FT. KNOX PIE 
1 env. Knox unflavored gelatin
1/4 c. cold water
2 c. whipping or heavy cream
6 oz. semi-sweet chocolate chips
2 eggs
1 tsp. vanilla extract
22 caramels (about 1 c.)
2 tbsp. butter
1 Chocolate-Pecan Crust (below)

In small saucepan, sprinkle gelatin over water. Let stand minute. Stir over low heat until completely dissolved. Stir in 1 cup cream. Bring to boiling point and add to blender with chocolate. Process until chocolate is melted. While processing, add 1/2 cup cream, eggs and vanilla; process until blended. Pour into bowl; chill until thickened (20-30 minutes).

In small pan, combine caramels, 1/4 cream and butter. Simmer, stirring occasionally, until caramels are melted. Pour onto crust. Let cool 10 minutes.

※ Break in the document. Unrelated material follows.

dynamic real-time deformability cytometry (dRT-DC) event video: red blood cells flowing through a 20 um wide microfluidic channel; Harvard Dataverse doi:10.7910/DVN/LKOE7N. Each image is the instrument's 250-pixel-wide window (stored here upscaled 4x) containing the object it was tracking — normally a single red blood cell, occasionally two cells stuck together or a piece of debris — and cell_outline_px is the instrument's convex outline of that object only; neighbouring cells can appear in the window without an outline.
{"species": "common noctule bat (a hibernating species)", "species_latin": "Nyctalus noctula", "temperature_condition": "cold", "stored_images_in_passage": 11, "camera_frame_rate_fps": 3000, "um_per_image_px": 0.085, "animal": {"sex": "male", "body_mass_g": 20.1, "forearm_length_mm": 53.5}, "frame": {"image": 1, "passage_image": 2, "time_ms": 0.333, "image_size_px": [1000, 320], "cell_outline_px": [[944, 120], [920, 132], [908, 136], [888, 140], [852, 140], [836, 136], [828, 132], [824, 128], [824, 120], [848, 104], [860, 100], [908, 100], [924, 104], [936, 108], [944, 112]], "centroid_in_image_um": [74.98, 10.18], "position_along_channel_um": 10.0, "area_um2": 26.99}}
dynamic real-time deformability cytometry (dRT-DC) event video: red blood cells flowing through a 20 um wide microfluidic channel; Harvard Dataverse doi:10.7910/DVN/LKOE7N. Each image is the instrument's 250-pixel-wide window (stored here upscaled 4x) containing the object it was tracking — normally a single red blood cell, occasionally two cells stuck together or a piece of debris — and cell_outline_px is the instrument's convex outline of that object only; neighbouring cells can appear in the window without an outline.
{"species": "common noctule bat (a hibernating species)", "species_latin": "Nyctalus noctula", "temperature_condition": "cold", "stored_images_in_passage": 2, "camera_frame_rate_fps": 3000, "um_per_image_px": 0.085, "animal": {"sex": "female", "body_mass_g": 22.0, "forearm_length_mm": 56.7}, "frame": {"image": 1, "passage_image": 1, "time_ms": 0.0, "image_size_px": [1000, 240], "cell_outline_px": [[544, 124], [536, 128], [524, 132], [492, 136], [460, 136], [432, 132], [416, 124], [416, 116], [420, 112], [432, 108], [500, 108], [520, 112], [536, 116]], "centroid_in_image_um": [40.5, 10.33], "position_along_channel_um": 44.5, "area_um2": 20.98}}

With whisk or spoon, beat gelatin mixture until smooth. Pour into crust and chill until firm. Garnish with remaining cream, whipped. Makes 8 servings.

CHOCOLATE-PECAN CRUST:

Combine 2 cups chocolate wafer cookie crumbs, 3/4 cup finely chopped pecans, 1/2 cup melted butter. Press into 9 inch pie pan and up sides to form high rim. Bake at 350 degrees for 10 minutes; cool.